Supplied information ->
※ ※ ※
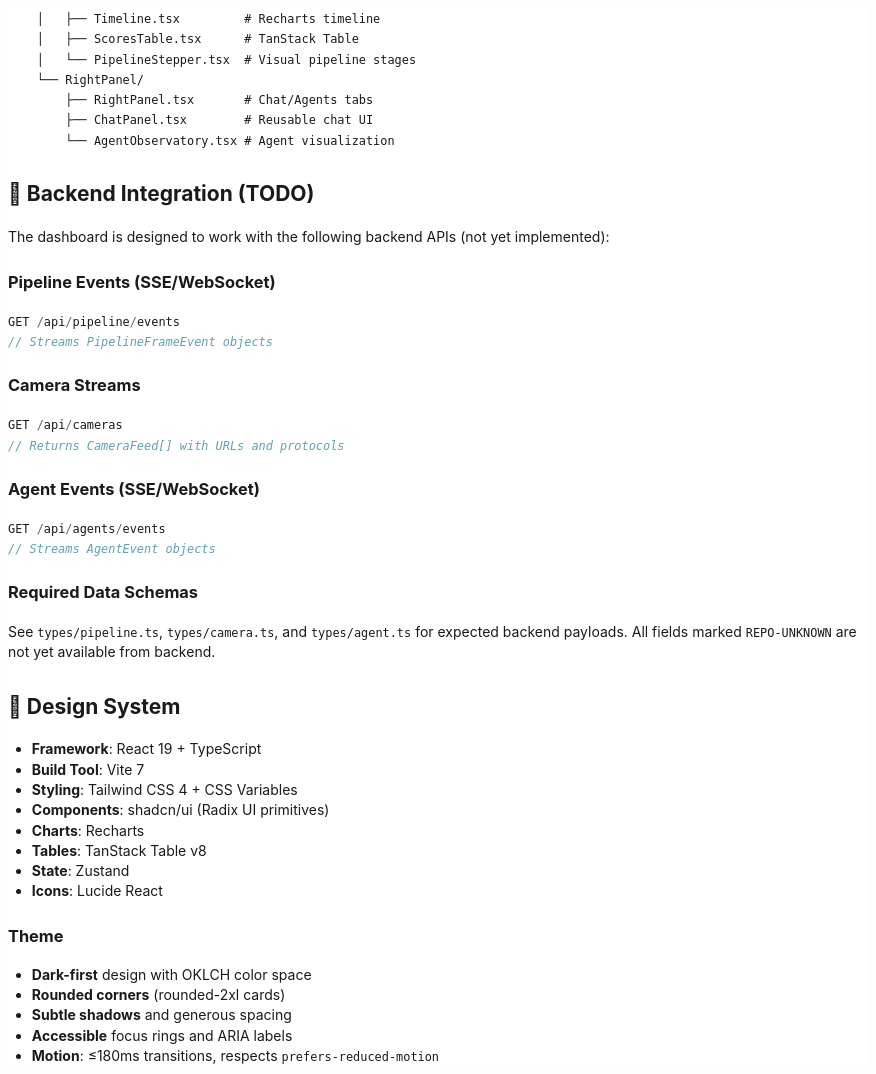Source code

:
 ```
    │   ├── Timeline.tsx         # Recharts timeline
    │   ├── ScoresTable.tsx      # TanStack Table
    │   └── PipelineStepper.tsx  # Visual pipeline stages
    └── RightPanel/
        ├── RightPanel.tsx       # Chat/Agents tabs
        ├── ChatPanel.tsx        # Reusable chat UI
        └── AgentObservatory.tsx # Agent visualization
```

## 🔗 Backend Integration (TODO)

The dashboard is designed to work with the following backend APIs (not yet implemented):

### Pipeline Events (SSE/WebSocket)
```typescript
GET /api/pipeline/events
// Streams PipelineFrameEvent objects
```

### Camera Streams
```typescript
GET /api/cameras
// Returns CameraFeed[] with URLs and protocols
```

### Agent Events (SSE/WebSocket)
```typescript
GET /api/agents/events
// Streams AgentEvent objects
```

### Required Data Schemas
See `types/pipeline.ts`, `types/camera.ts`, and `types/agent.ts` for expected backend payloads. All fields marked `REPO-UNKNOWN` are not yet available from backend.

## 🎨 Design System

- **Framework**: React 19 + TypeScript
- **Build Tool**: Vite 7
- **Styling**: Tailwind CSS 4 + CSS Variables
- **Components**: shadcn/ui (Radix UI primitives)
- **Charts**: Recharts
- **Tables**: TanStack Table v8
- **State**: Zustand
- **Icons**: Lucide React

### Theme
- **Dark-first** design with OKLCH color space
- **Rounded corners** (rounded-2xl cards)
- **Subtle shadows** and generous spacing
- **Accessible** focus rings and ARIA labels
- **Motion**: ≤180ms transitions, respects `prefers-reduced-motion`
※ ※ ※
Task to complete -> Every line of the listing is to be retyped exactly; pictures stay out.

Written reply ->
Source code

:
 ```
    │   ├── Timeline.tsx         # Recharts timeline
    │   ├── ScoresTable.tsx      # TanStack Table
    │   └── PipelineStepper.tsx  # Visual pipeline stages
    └── RightPanel/
        ├── RightPanel.tsx       # Chat/Agents tabs
        ├── ChatPanel.tsx        # Reusable chat UI
        └── AgentObservatory.tsx # Agent visualization
```

## 🔗 Backend Integration (TODO)

The dashboard is designed to work with the following backend APIs (not yet implemented):

### Pipeline Events (SSE/WebSocket)
```typescript
GET /api/pipeline/events
// Streams PipelineFrameEvent objects
```

### Camera Streams
```typescript
GET /api/cameras
// Returns CameraFeed[] with URLs and protocols
```

### Agent Events (SSE/WebSocket)
```typescript
GET /api/agents/events
// Streams AgentEvent objects
```

### Required Data Schemas
See `types/pipeline.ts`, `types/camera.ts`, and `types/agent.ts` for expected backend payloads. All fields marked `REPO-UNKNOWN` are not yet available from backend.

## 🎨 Design System

- **Framework**: React 19 + TypeScript
- **Build Tool**: Vite 7
- **Styling**: Tailwind CSS 4 + CSS Variables
- **Components**: shadcn/ui (Radix UI primitives)
- **Charts**: Recharts
- **Tables**: TanStack Table v8
- **State**: Zustand
- **Icons**: Lucide React

### Theme
- **Dark-first** design with OKLCH color space
- **Rounded corners** (rounded-2xl cards)
- **Subtle shadows** and generous spacing
- **Accessible** focus rings and ARIA labels
- **Motion**: ≤180ms transitions, respects `prefers-reduced-motion`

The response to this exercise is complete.